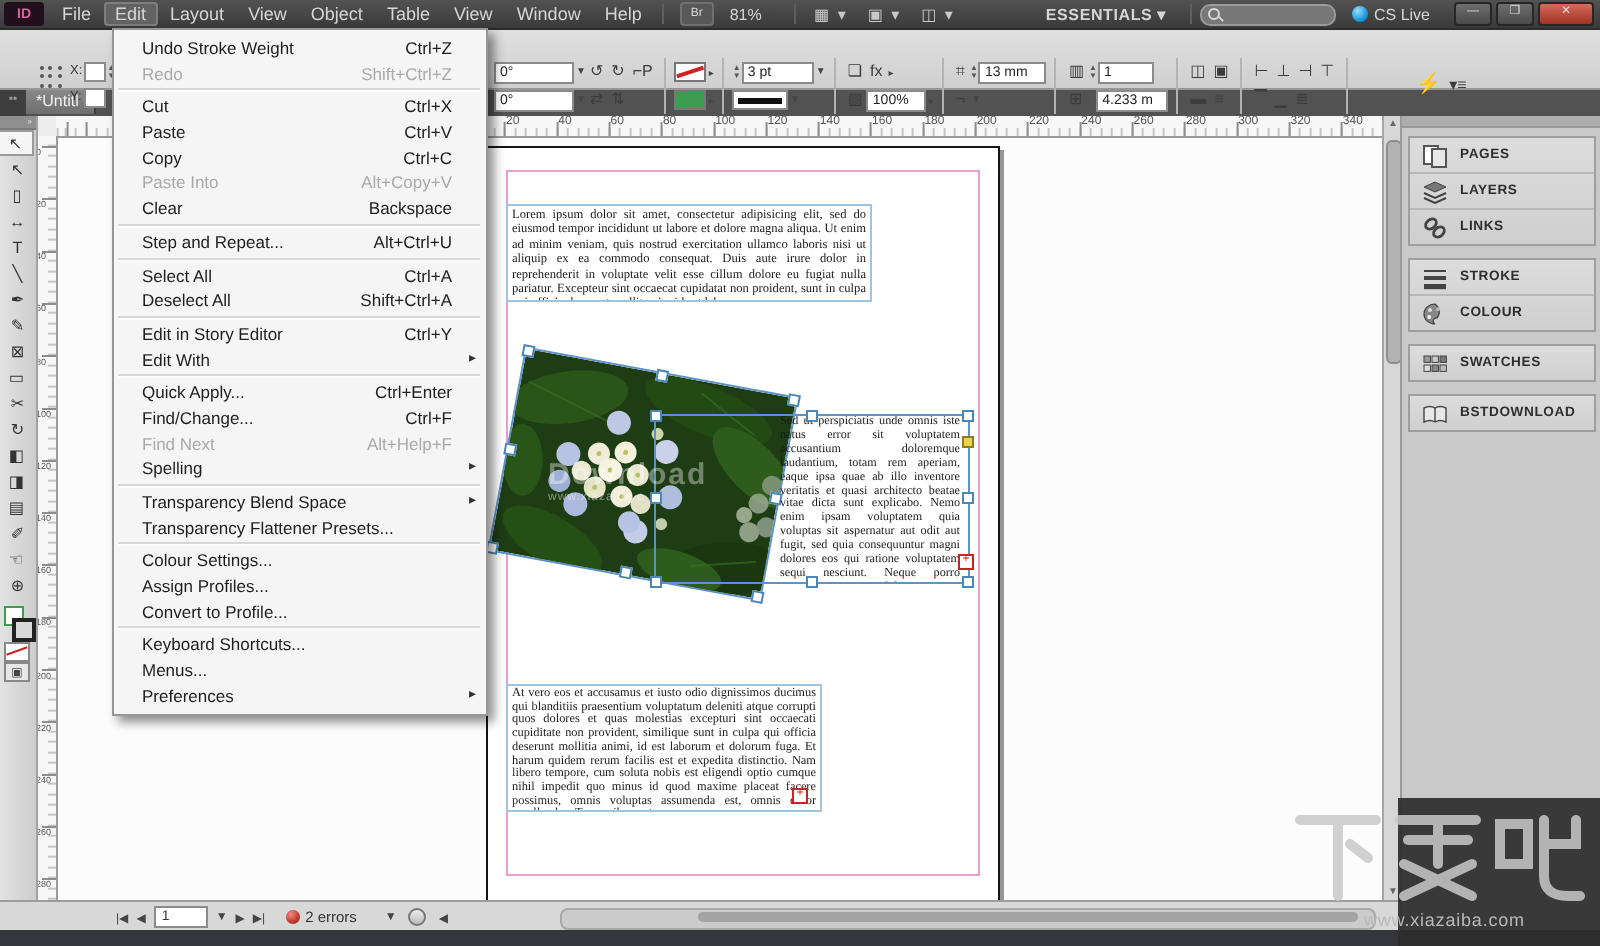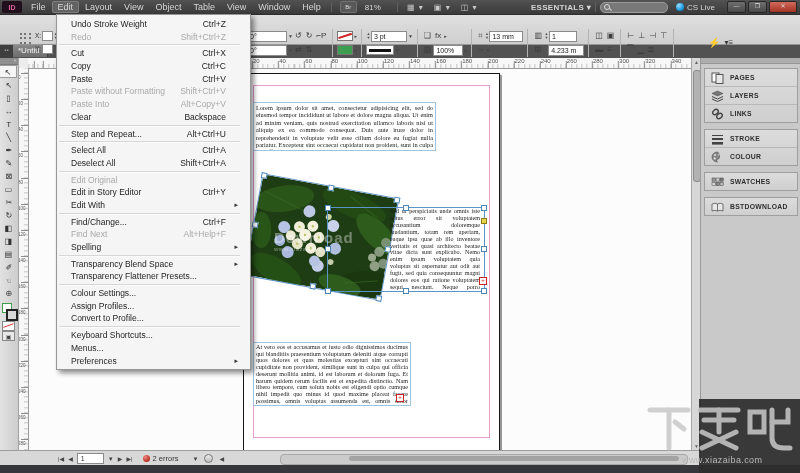"ESSENTIALS ▾" #workspace-switcher { margin-right: none -> 8px }
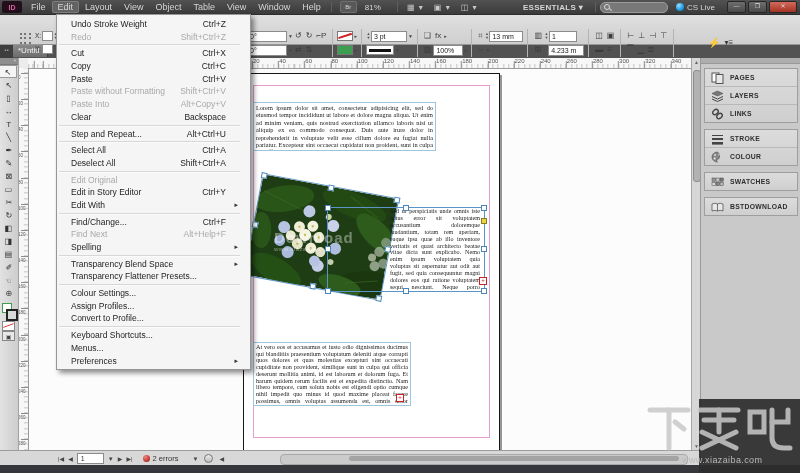"Undo Stroke Weight" #editmenu { padding: 3px 8px 2px 0 -> 3px 1px 2px 0 }
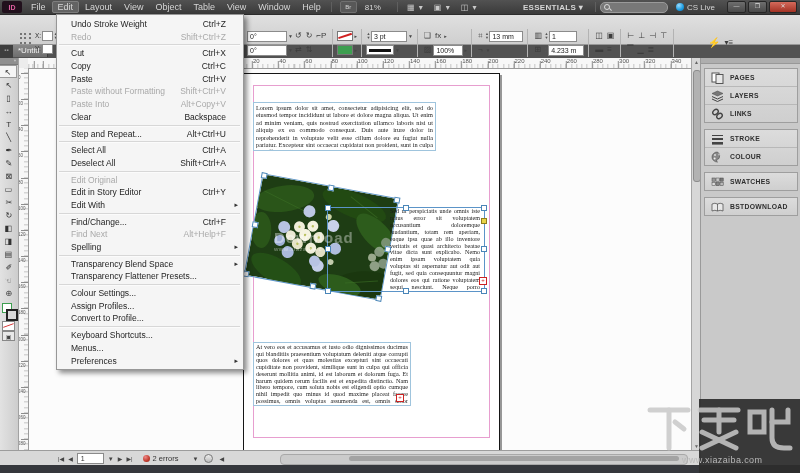"Copy" div.mi { order: before "Paste" -> after "Paste" }
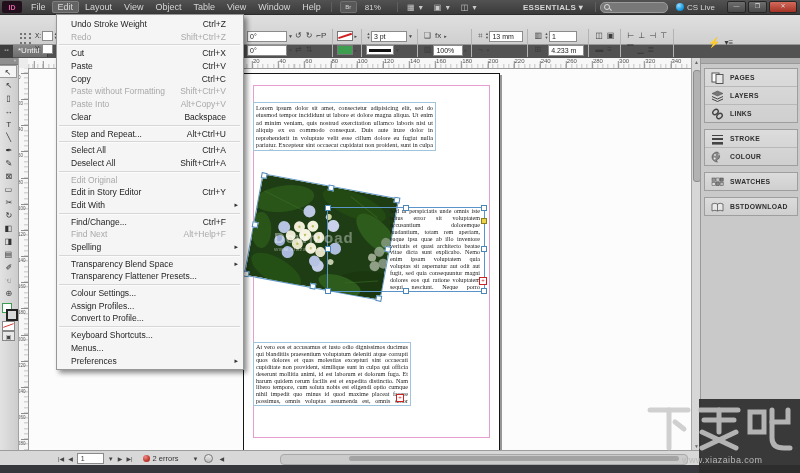"Paste without Formatting" div.mi { html: <div><span>Paste without Formatting</span><span>Shift+Ctrl+V</span></div> -> none }
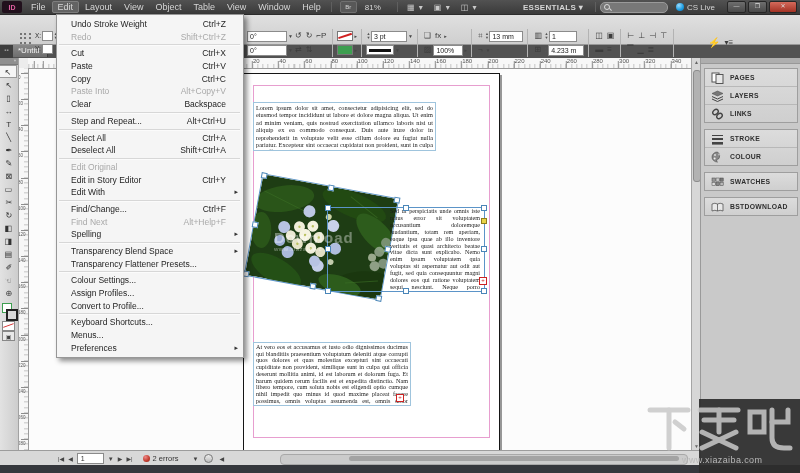"Edit Original" div.mi { html: <div><span>Edit Original</span></div> -> none }
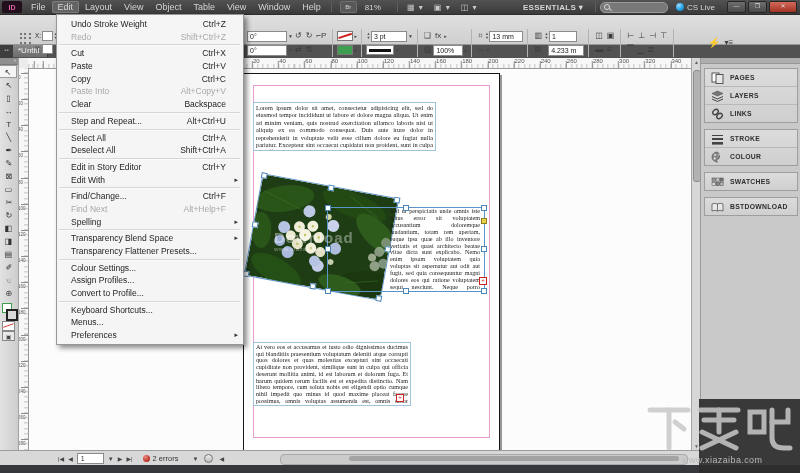"Quick Apply..." div.mi { html: none -> <div><span>Quick Apply...</span><span>Ctrl+Enter</span></div> }
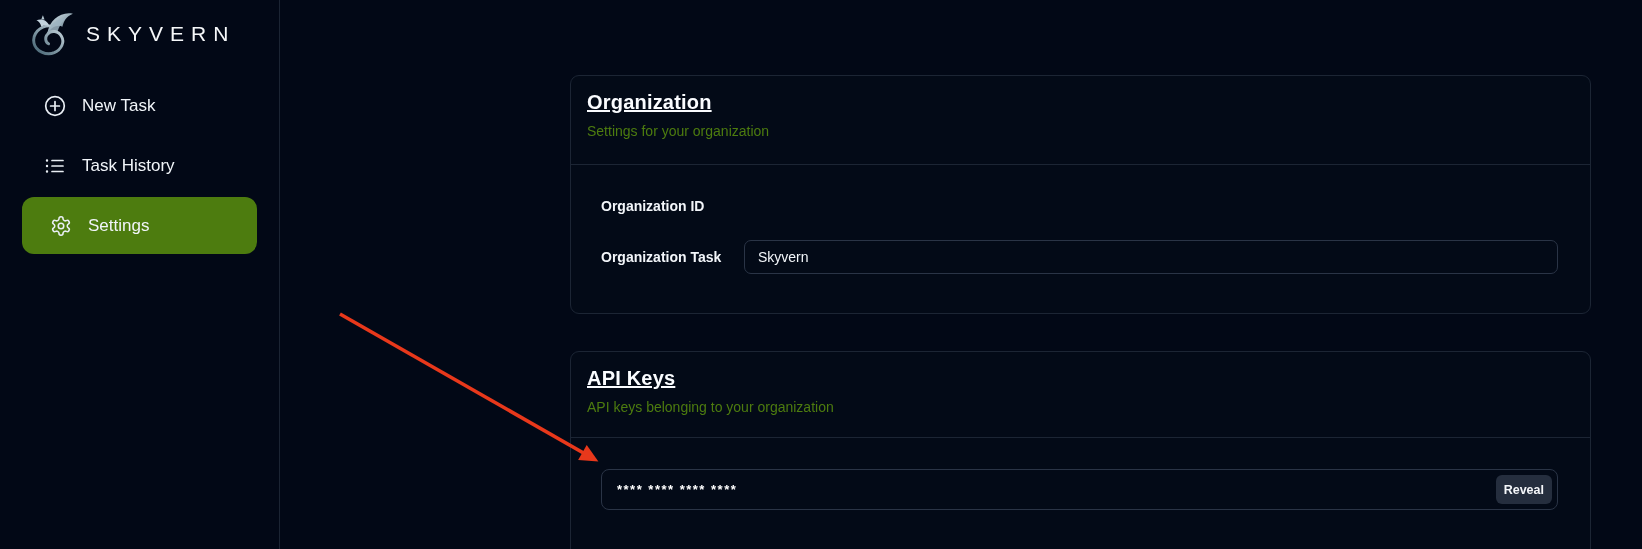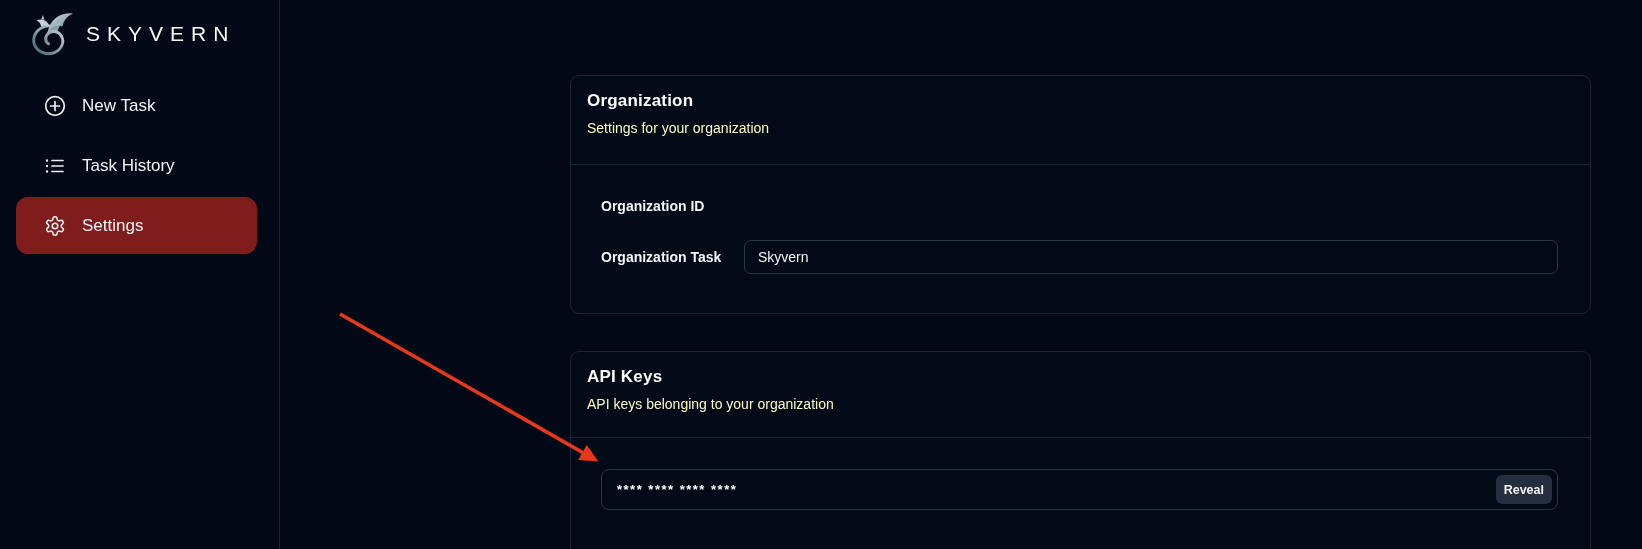"Organization" .card-title { font-size: 17px -> 20px; text-decoration: none -> underline }
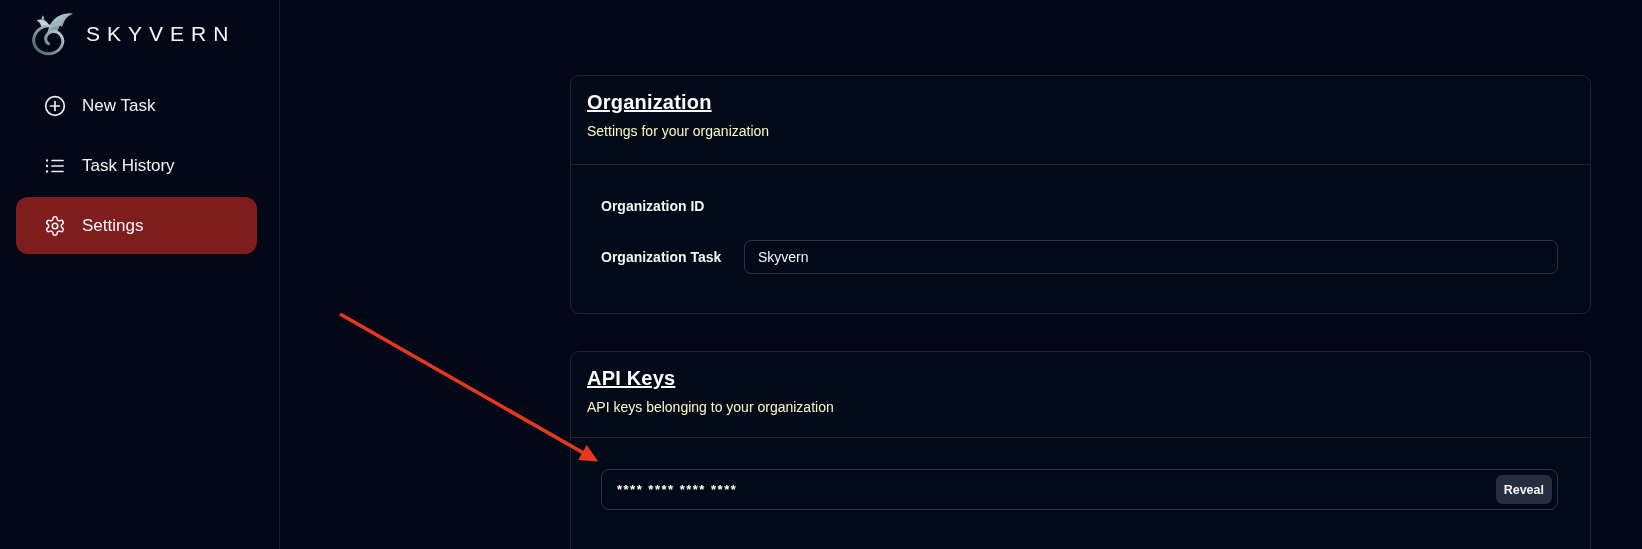"Settings for your organization" .card-sub { color: #fef9c3 -> #4d7c0f }
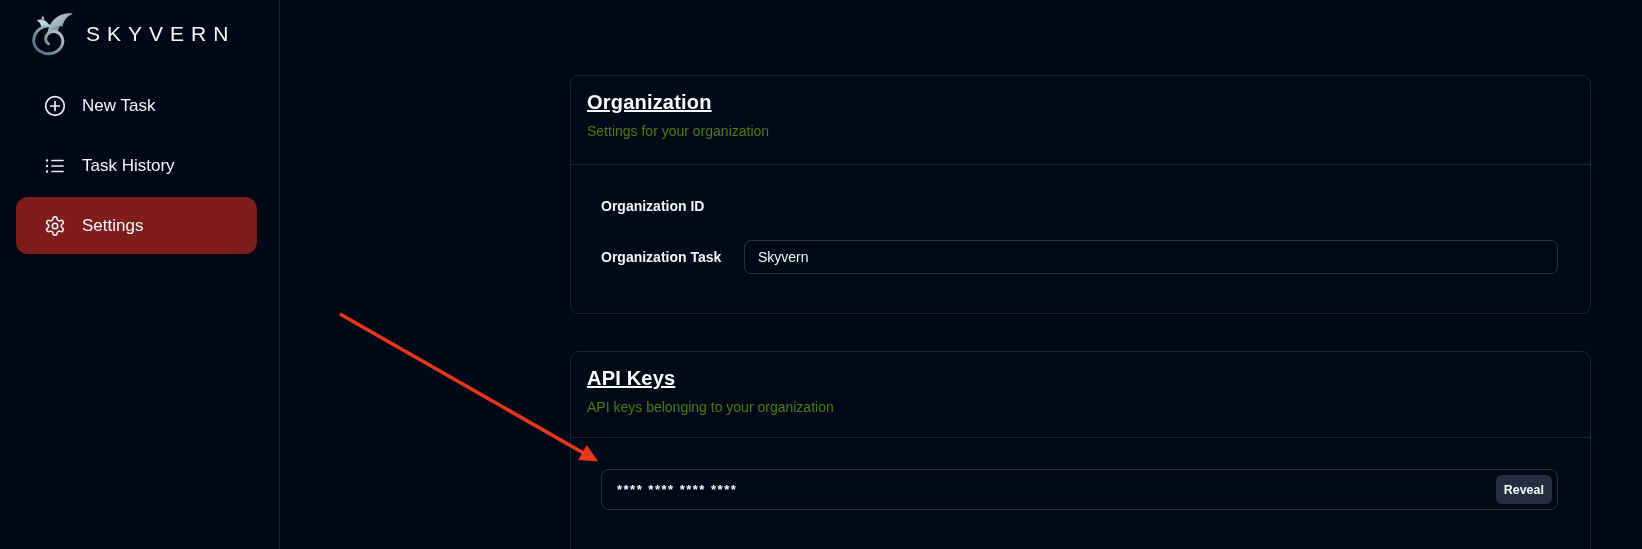"Settings" .nav-item.active { background: #7f1d1d -> #4d7c0f; margin-left: none -> 6px }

# What you will do
In your copy of the records, include no pictures; repeat everything else exactly.

# Solution to the problem
"ESSENTIALS ▾" #workspace-switcher { margin-right: none -> 8px }
"Undo Stroke Weight" #editmenu { padding: 3px 8px 2px 0 -> 3px 1px 2px 0 }
"Copy" div.mi { order: before "Paste" -> after "Paste" }
"Paste without Formatting" div.mi { html: <div><span>Paste without Formatting</span><span>Shift+Ctrl+V</span></div> -> none }
"Edit Original" div.mi { html: <div><span>Edit Original</span></div> -> none }
"Quick Apply..." div.mi { html: none -> <div><span>Quick Apply...</span><span>Ctrl+Enter</span></div> }
"Organization" .card-title { font-size: 17px -> 20px; text-decoration: none -> underline }
"Settings for your organization" .card-sub { color: #fef9c3 -> #4d7c0f }
"Settings" .nav-item.active { background: #7f1d1d -> #4d7c0f; margin-left: none -> 6px }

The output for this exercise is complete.